§ Text passage
# # # #

19. It was not necessary for the purchasers to show that the breach of the essential term was also a fundamental breach in the sense in which that expression was explained by Lord Diplock in Afovos Shipping Co. v. Pagnan & Flli (1983) 1 WLR 195, at p 203; (1983) 1 All ER 449, at p 455, before they acquired a right to terminate the contract. However, if it were necessary to consider the question, I would regard the anticipatory breach as fundamental. The law has traditionally treated completion on the date fixed for completion, where time is of the essence, as being a matter of vital importance to the parties. And the vendors' solicitor gave no indication that the delay in registration of the right of way would be negligible.
20. But the purchasers did not terminate for anticipatory breach. The notice of rescission made no mention of the statement made by the vendors' solicitor on 20 June that the vendors would be unable to complete on the due date. Instead the notice referred to the failure to register the right of way and to provide a good selling title and to complete in accordance with the requirements of the contract. More importantly, if the purchasers wished to terminate for anticipatory breach they should have done so "while the period specified by the contract for performance is unexpired", to use the words of Kitto J. in Peter Turnbull, at pp 250-251. It follows that the purchasers terminated for actual breach, that is, for the vendors' failure to complete on the day fixed for completion. It matters not that the actual breach occurred shortly after the anticipatory breach and that the notice was given only four days after 20 June. The fact is that the purchasers allowed the time for performance to pass without electing to terminate and of necessity they relied on the actual breach, that breach being the natural consequence of the antecedent anticipatory breach.

# # # #

§ Extracted material
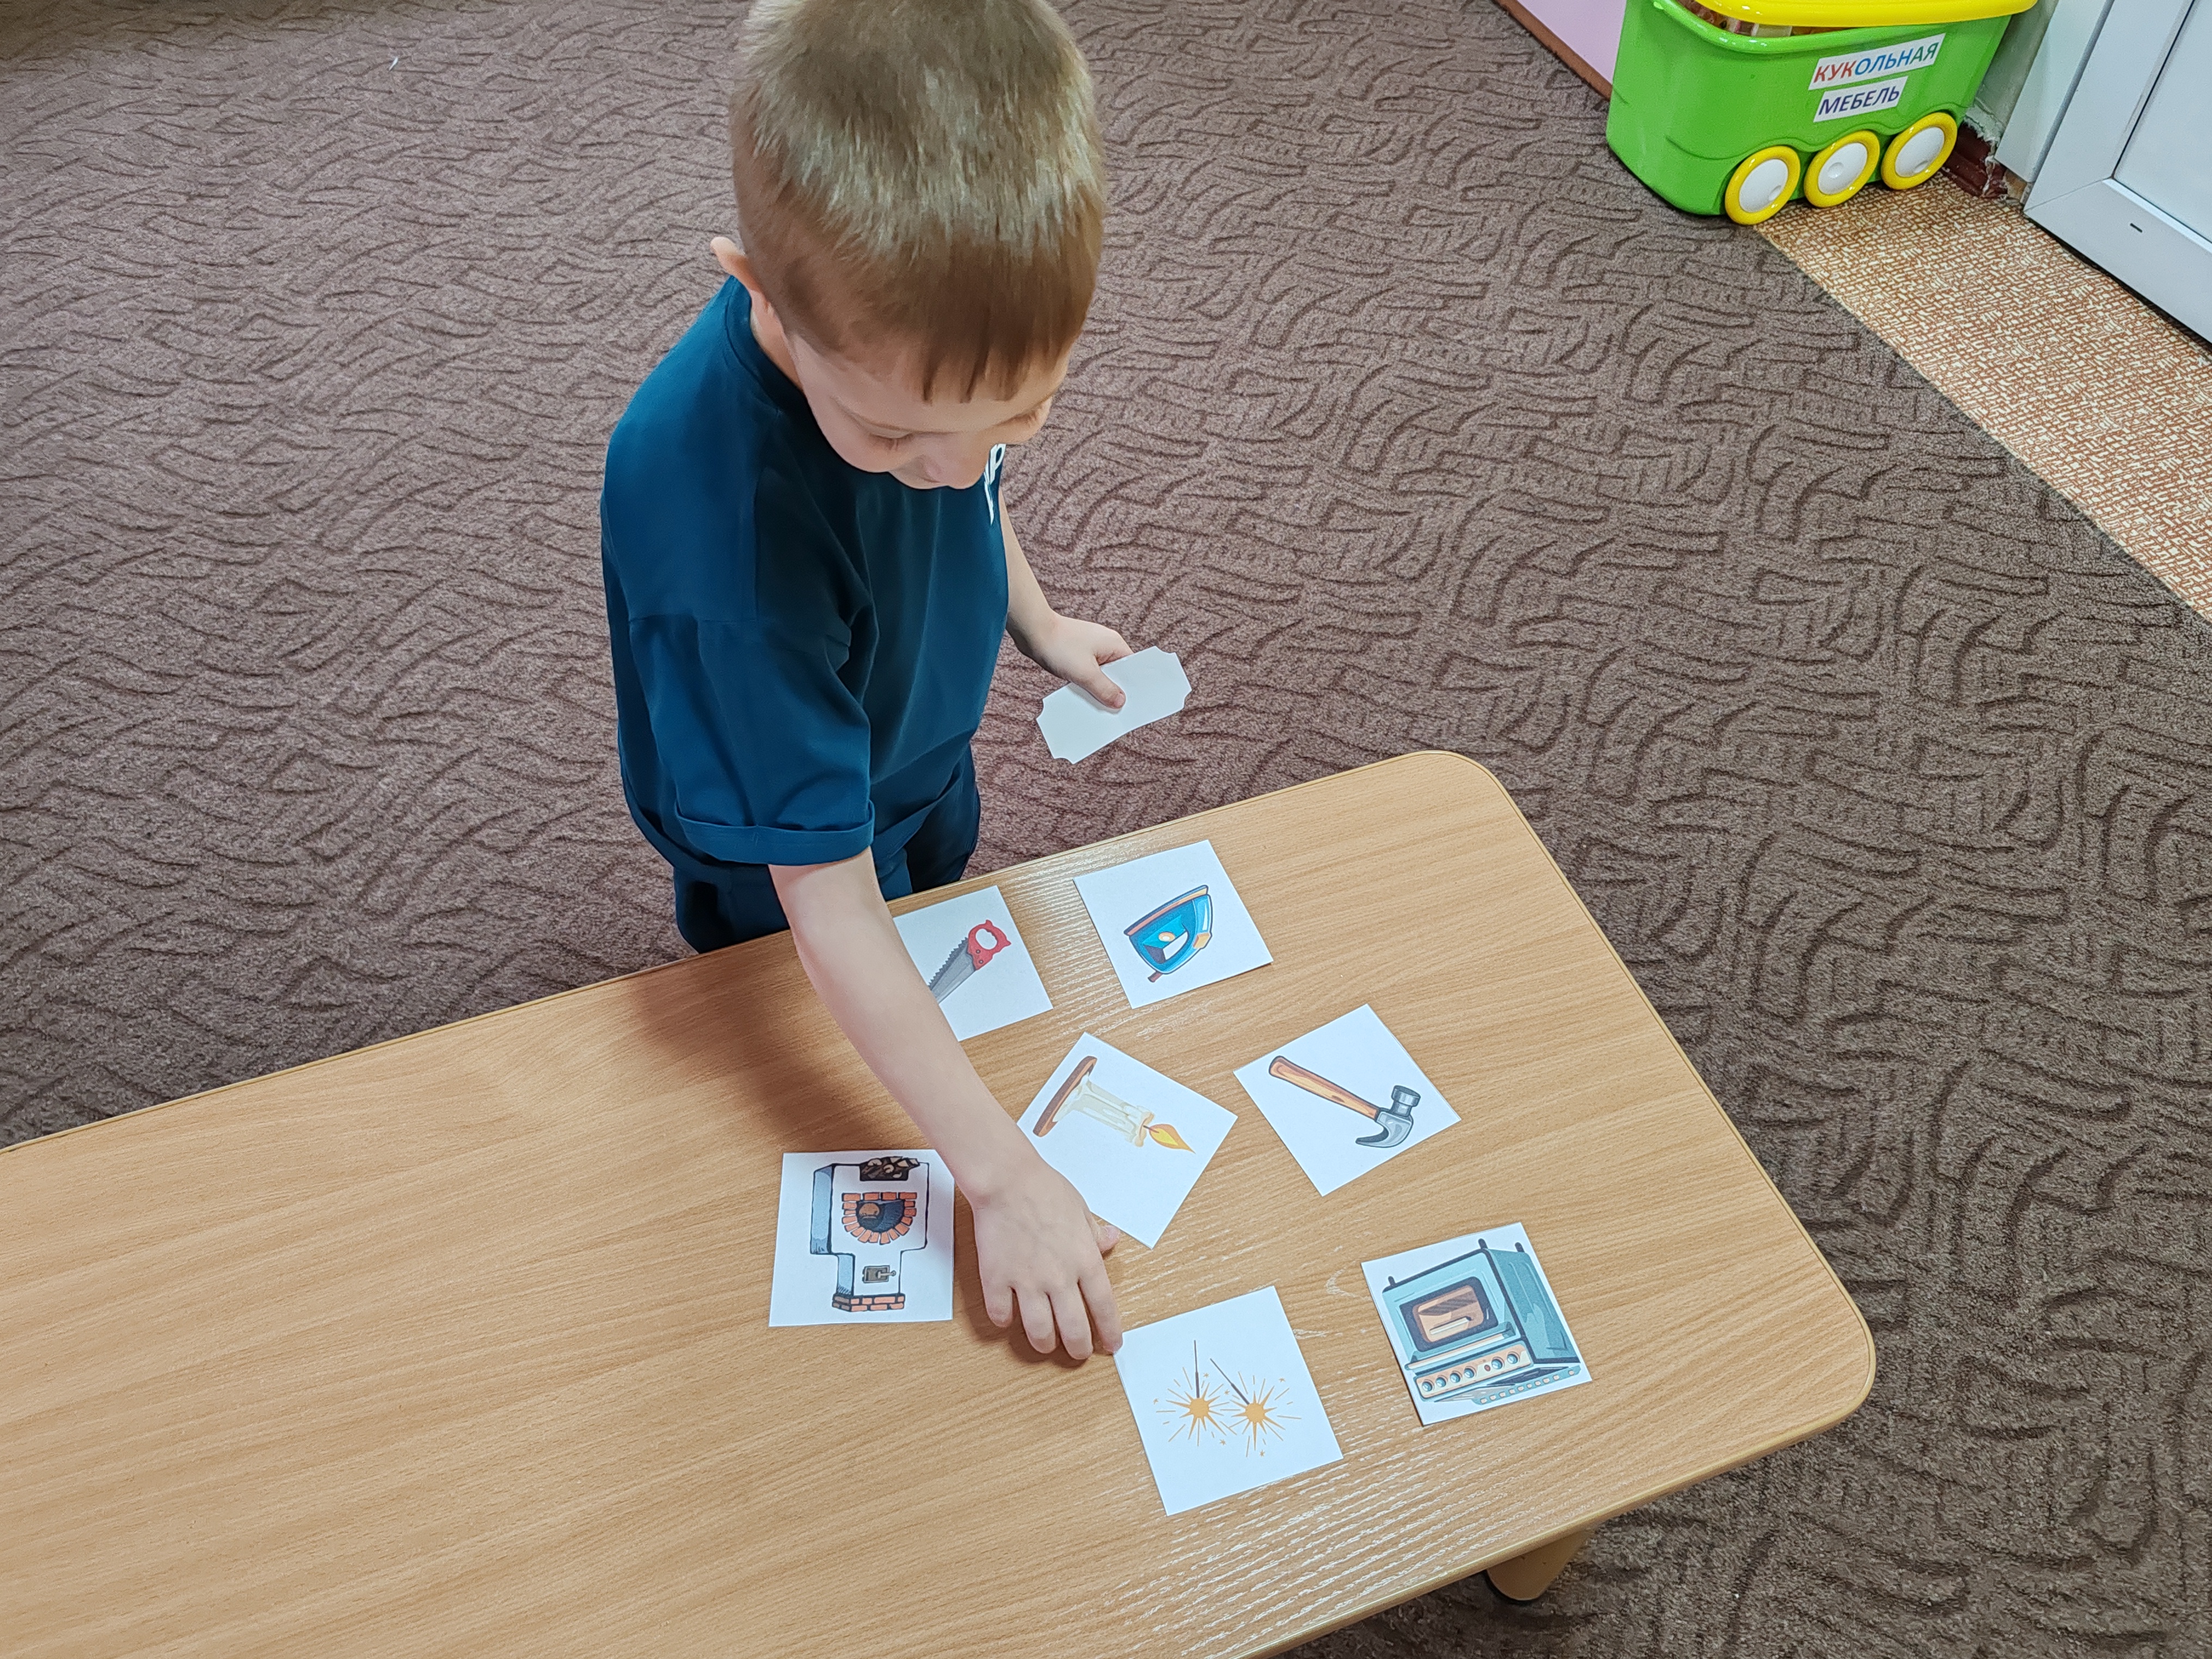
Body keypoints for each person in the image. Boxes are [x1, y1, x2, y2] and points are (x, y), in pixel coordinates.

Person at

# # # #

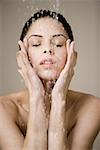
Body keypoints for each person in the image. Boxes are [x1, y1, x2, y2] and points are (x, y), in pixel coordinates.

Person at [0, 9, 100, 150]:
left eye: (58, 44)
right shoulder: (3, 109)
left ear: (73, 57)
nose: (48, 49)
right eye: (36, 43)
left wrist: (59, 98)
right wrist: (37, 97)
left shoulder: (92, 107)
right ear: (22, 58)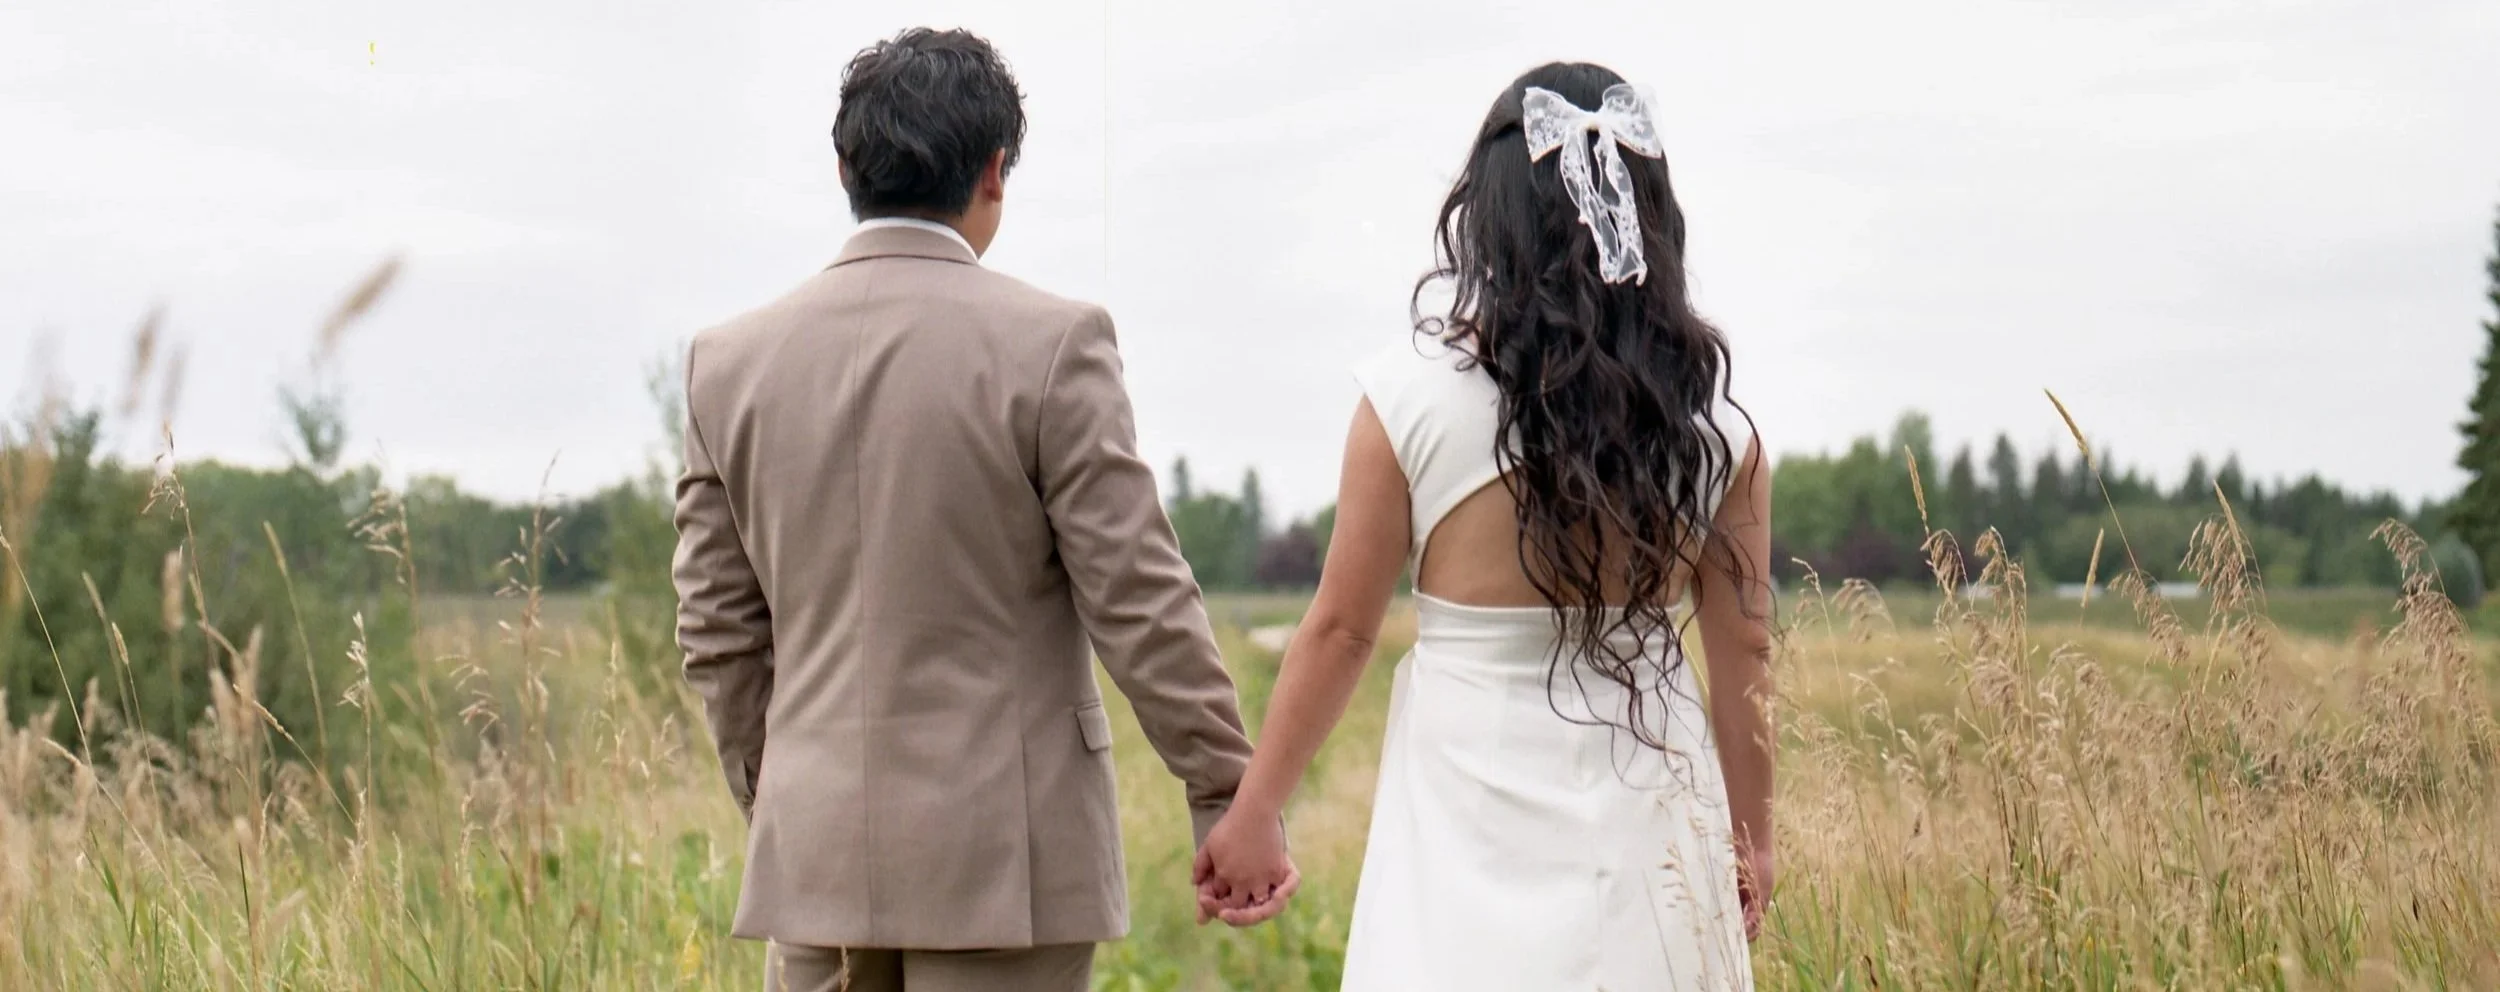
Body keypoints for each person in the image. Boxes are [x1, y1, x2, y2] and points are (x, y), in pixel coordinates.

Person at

# # # #

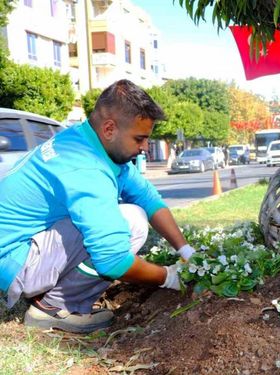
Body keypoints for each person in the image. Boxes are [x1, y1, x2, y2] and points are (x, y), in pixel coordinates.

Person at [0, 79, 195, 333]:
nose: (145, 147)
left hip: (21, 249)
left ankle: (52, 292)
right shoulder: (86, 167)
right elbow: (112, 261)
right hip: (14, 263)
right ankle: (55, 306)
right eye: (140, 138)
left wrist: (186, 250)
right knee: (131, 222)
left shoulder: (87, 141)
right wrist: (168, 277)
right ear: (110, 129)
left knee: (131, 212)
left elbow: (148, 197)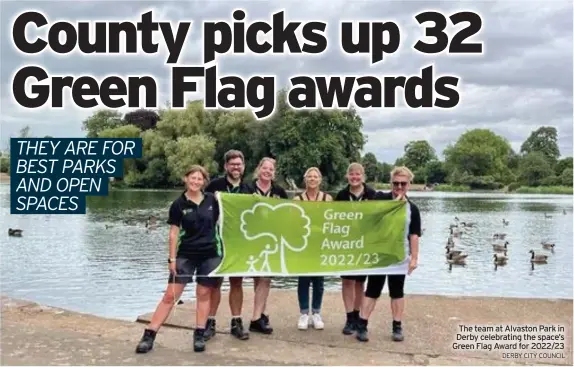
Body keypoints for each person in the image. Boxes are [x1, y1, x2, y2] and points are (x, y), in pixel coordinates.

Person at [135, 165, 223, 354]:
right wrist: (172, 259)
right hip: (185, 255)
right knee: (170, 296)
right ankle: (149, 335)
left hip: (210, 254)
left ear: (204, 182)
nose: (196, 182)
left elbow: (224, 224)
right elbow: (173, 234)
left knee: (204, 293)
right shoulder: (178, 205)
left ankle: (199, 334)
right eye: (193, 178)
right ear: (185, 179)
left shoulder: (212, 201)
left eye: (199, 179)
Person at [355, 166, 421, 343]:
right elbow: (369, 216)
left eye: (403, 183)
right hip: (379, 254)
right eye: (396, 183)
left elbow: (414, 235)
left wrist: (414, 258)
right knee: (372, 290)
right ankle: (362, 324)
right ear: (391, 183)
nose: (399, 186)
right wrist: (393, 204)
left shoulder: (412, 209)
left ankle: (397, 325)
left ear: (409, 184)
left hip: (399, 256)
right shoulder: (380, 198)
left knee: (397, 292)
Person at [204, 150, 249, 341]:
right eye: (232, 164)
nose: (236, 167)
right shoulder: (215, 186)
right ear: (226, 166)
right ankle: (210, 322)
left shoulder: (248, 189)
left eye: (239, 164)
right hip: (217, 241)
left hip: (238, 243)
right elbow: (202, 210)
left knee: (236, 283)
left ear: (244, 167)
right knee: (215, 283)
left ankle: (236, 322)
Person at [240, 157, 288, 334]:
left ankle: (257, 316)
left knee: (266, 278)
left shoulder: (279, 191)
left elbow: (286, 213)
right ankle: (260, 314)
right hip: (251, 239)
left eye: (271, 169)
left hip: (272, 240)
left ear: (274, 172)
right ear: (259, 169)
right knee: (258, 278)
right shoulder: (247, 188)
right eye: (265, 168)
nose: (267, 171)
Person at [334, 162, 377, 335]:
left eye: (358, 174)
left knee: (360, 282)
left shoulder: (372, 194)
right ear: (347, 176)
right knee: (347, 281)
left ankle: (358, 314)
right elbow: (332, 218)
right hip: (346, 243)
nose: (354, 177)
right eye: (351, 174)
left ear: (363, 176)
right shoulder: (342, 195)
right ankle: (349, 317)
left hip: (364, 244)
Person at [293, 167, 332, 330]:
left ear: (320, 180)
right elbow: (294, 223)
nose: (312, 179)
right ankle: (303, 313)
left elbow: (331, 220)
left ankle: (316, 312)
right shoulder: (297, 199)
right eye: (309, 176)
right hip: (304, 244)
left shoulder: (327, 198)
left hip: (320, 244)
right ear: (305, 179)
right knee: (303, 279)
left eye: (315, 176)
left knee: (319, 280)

# # # #

§ Exercise
Decide whether each statement agrees with the passage on terminating the sale contract, answering yes or no and quoting the words of the passage that decide it. 1. The notice of rescission referred to the statement made by the vendors' solicitor on 20 June. 2. The purchasers terminated the contract for actual breach. 3. The notice was given four days after 20 June.

§ Task answer
1. No: "The notice of rescission made no mention of the statement made by the vendors' solicitor on 20 June that the vendors would be unable to complete on the due date."
2. Yes: "It follows that the purchasers terminated for actual breach, that is, for the vendors' failure to complete on the day fixed for completion."
3. Yes: "the notice was given only four days after 20 June."